Due to Return Value Optimization, the second form (passing a reference and modifying it) is almost certainly slower and less amendable to optimization, as well as less legible.
Let us consider a simple example function:
return_value foo( void );
Here are the possibilities that may occur:
- Return Value Optimization (RVO)
- Named Return Value Optimization (NRVO)
- Move semantic return
- Copy semantic return
What is Return Value Optimization? Consider this function:
return_value foo( void ) { return return_value(); }
In this example, an unnamed temporary variable is returned from a single exit point. Because of this, the compiler can easily (and is free to) completely remove any traces of this temporary value, and instead construct it directly in place, in the calling function:
void call_foo( void )
{
return_value tmp = foo();
}
In this example, tmp is actually directly used in foo as if foo defined it, removing all copies. This is a HUGE optimization if return_value is a non-trivial type.
When can RVO be used? That's up to the compiler, but in general, with a single return code point, it will always be used. Multiple return code points make it more iffy, but if they are all anonymous, your chances increase.
What about Named Return Value Optimization?
This one is a bit trickier; if you name the variable before you return it, it's now an l-value. This means the compiler has to do more work to prove that the in place construction will be possible:
return_type foo( void )
{
return_type bar;
// do stuff
return bar;
}
In general, this optimization is still possible, but less likely with multiple code paths, unless each code path returns the same object; returning multiple different objects from multiple different code paths tends to not difficult to optimize out:
return_type foo( void)
{
if(some_condition)
{
return_type bar = value;
return bar;
}
else
{
return_type bar2 = val2;
return bar2;
}
}
This is not going to be as well received. It's still possible NRVO could kick in, but it's getting less and less likely. If at all possible, construct a single return_value and tweak it in different code paths, rather than returning wholly different ones.

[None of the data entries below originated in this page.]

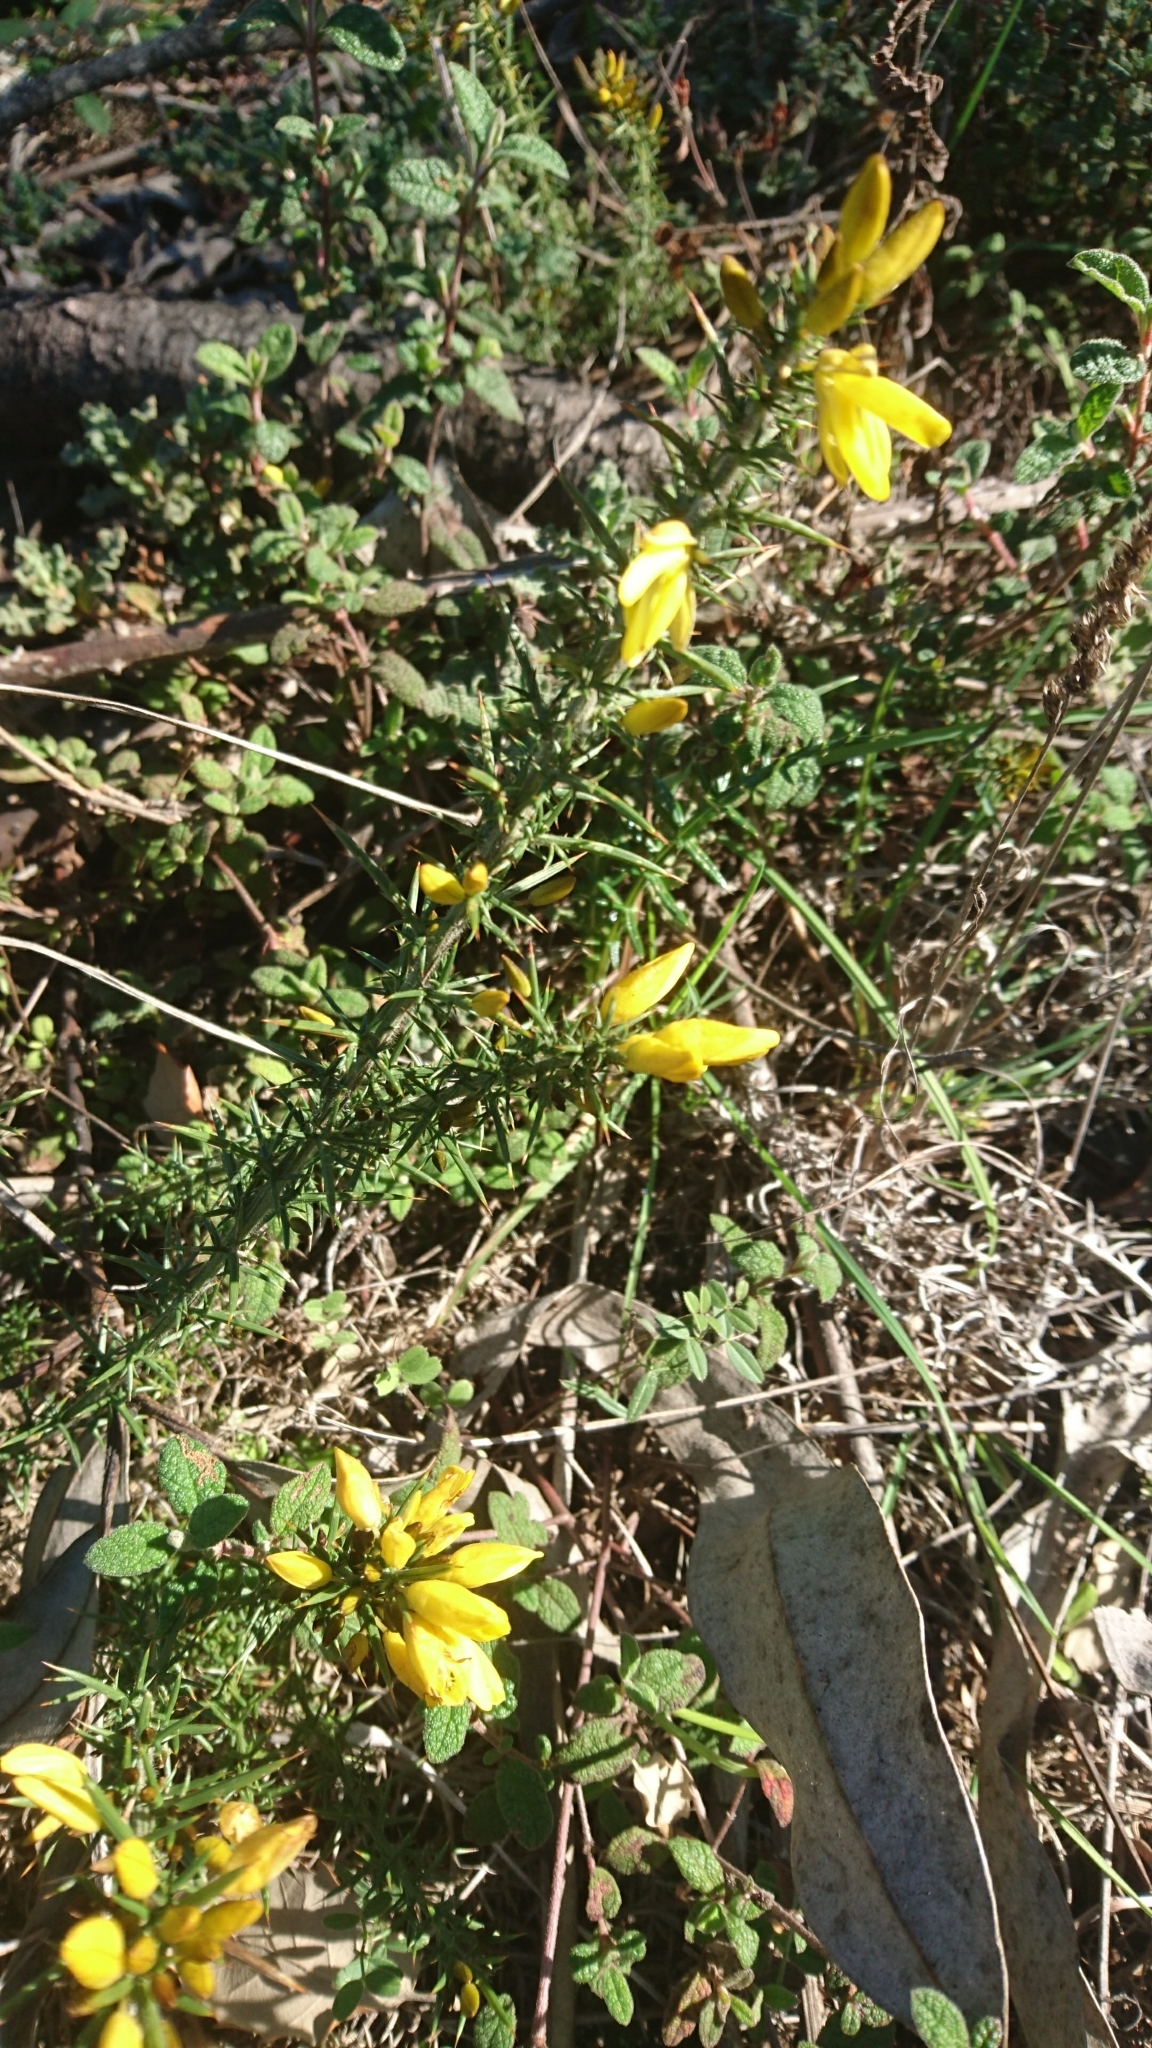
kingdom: Plantae
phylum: Tracheophyta
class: Magnoliopsida
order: Fabales
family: Fabaceae
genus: Ulex
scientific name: Ulex europaeus
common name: Common gorse
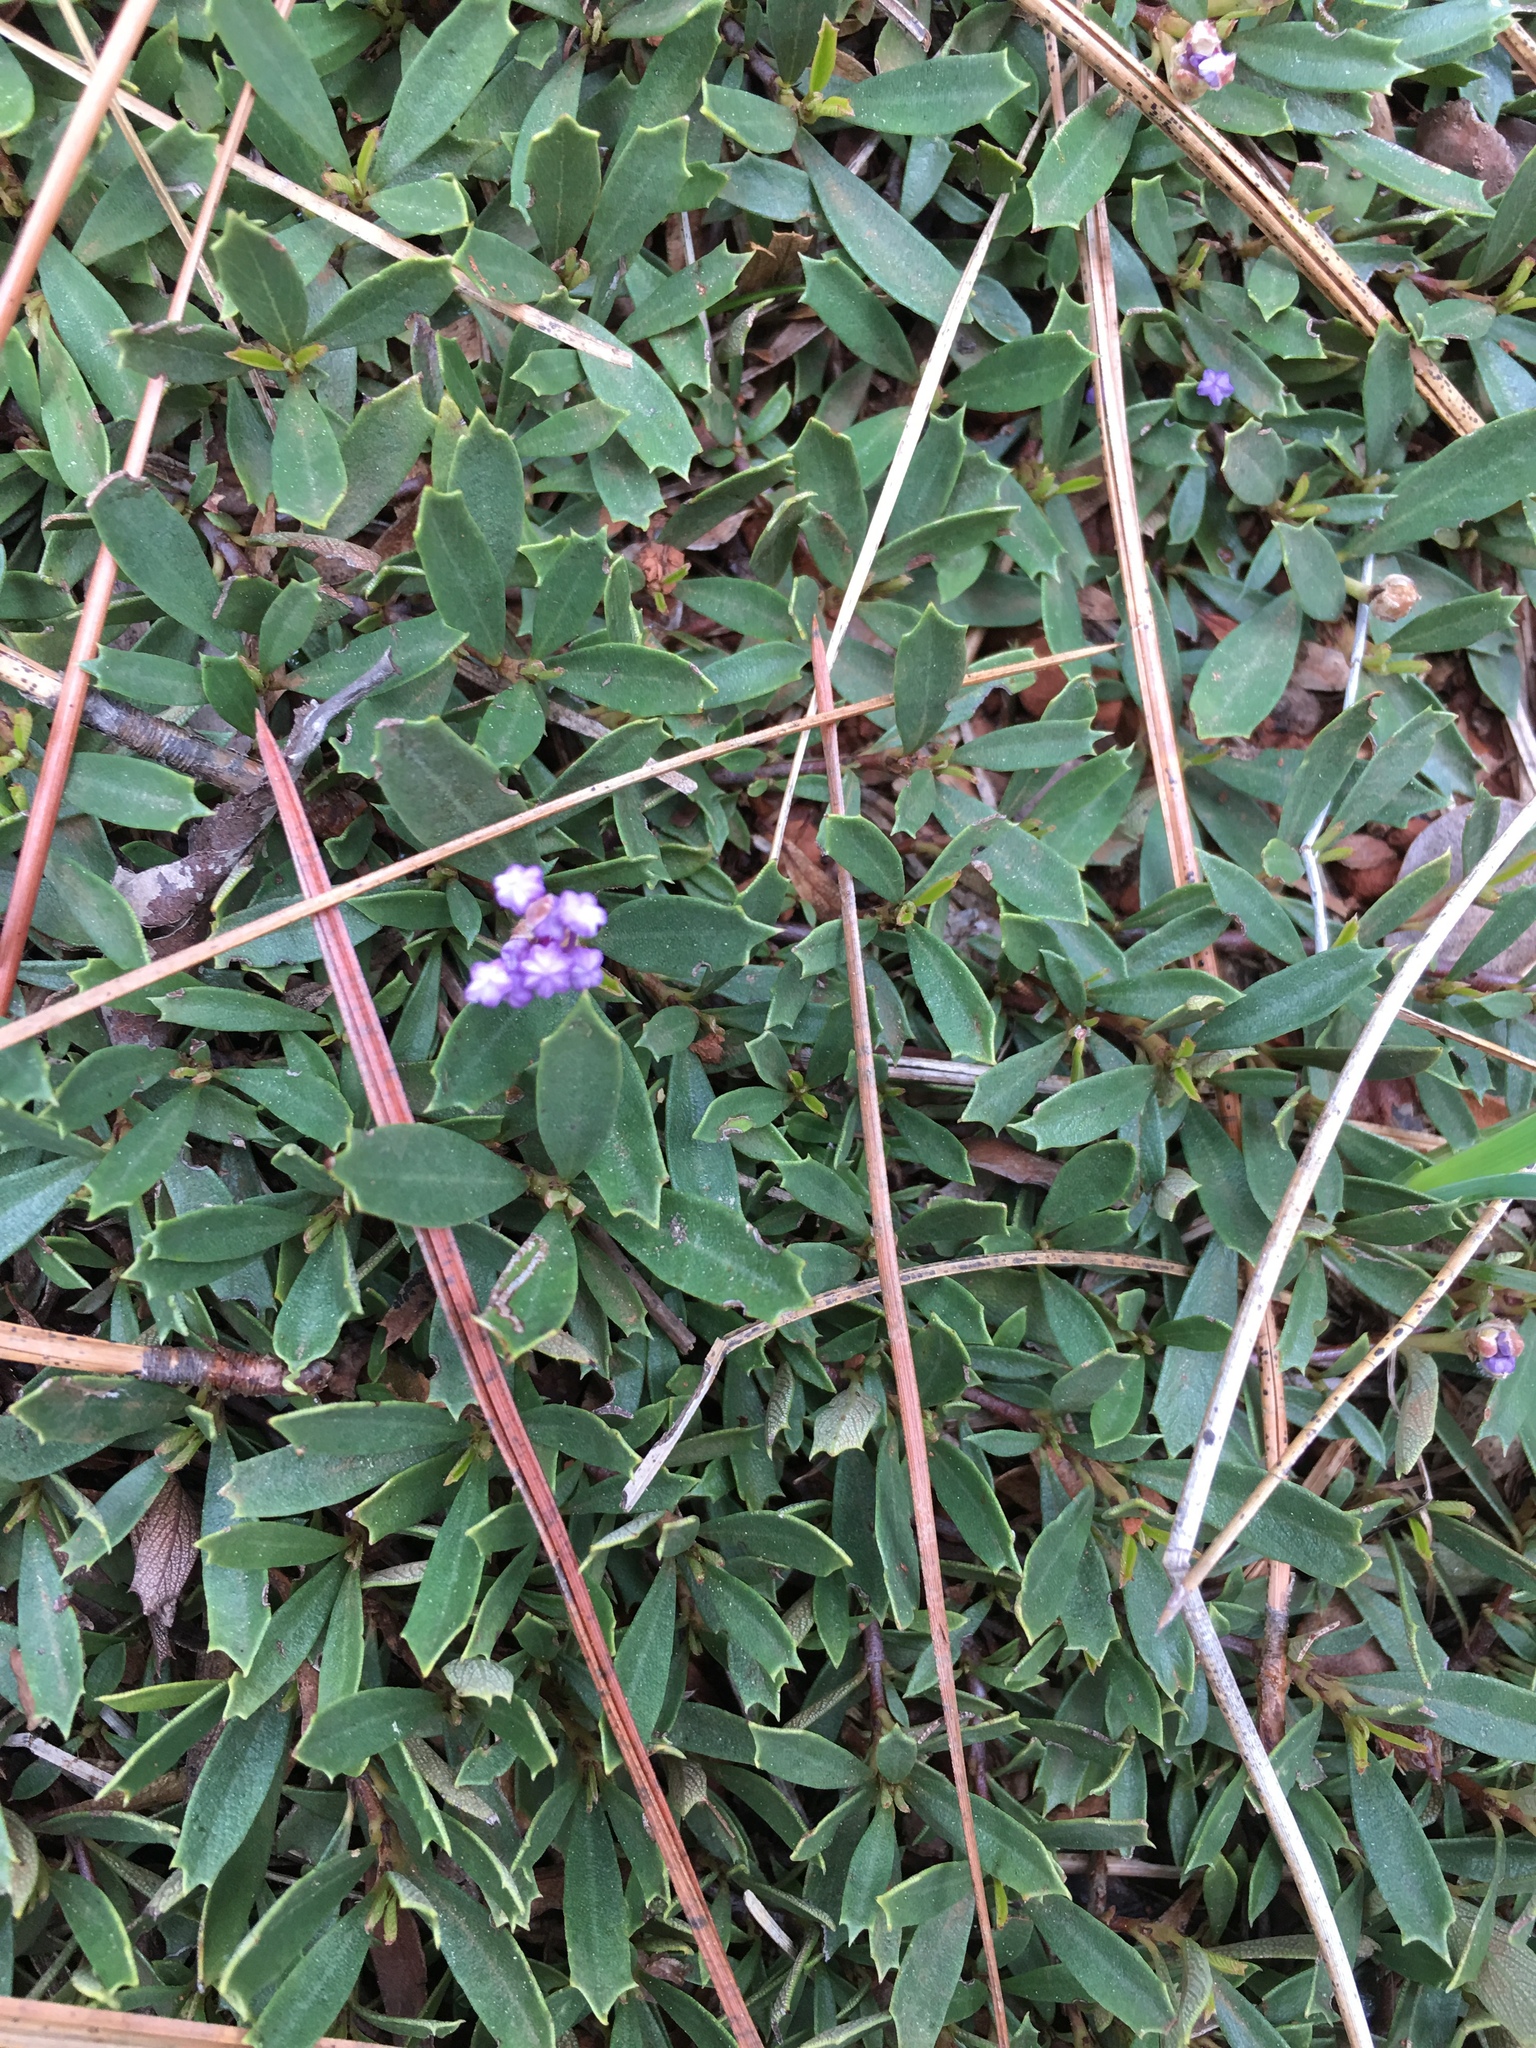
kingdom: Plantae
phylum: Tracheophyta
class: Magnoliopsida
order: Rosales
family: Rhamnaceae
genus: Ceanothus
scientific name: Ceanothus prostratus
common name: Mahala-mat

If NRVO is possible, this will get rid of any overhead; it will be as if it was constructed directly in the calling function.
If neither form of return value optimization is possible, Move return may be possible.
C++11 and C++03 both have the possibility to do move semantics; rather than copying the information out of one object into another, move semantics allow one object to steal the data in another, setting it to some default state. For C++03 move semantics, you need boost.move, but the concept is still sound.
Move return isn't as fast as RVO return, but it's drastically faster than a copy. For a compliant C++11 compiler, of which there are many today, all STL and STD structures should support move semantics. Your own objects may not have a default move constructor/assignment operator (MSVC do not currently have default move semantic operations for user defined types), but adding move semantics is not hard: just use the copy-and-swap idiom to add it!
What is the copy-and-swap idiom?
Finally, if your return_value does not support move and your function is too hard to RVO, you will default to copy semantics, which is what your friend said to avoid.
However, in a large amount of cases, this will not be significantly slower!
For primitive types, such as float or int or bool, copying is a single assignment or move; hardly the sort of thing to complain about; passing such things by reference without a really good reason is sure to make your code slower, as references are internally pointers. For something like your bool example, there's no reason to waste time or energy passing a bool by reference; returning it is the fastest possible way.
When you return something that fits in a register, it's usually returned in a register for exactly that reason; it's fast, and as noted, easiest to maintain.
If your type is a POD type, such as a simple struct, this can often be passed through registers via a fastcall mechanism, or optimized away into direct assignments.
If your type is a large and imposing type, such as std::string or something with a lot of data behind it, requiring lots of deep copies, and your code is sufficiently complex as to make RVO unlikely, then perhaps passing by reference is a better idea.
Summary
- Anonymous (rvalue) values of any kind should be returned by value
- Small or primitive types should be returned by value.
- Any type supporting move semantics (the STL, STD, etc) should be returned by value
- Named (lvalue) values that are easy to reason about should be returned by value
- Large data types in complex functions should be profiled or passed by reference
Always return by value when possible, if you are using C++11. It's more legible, and faster.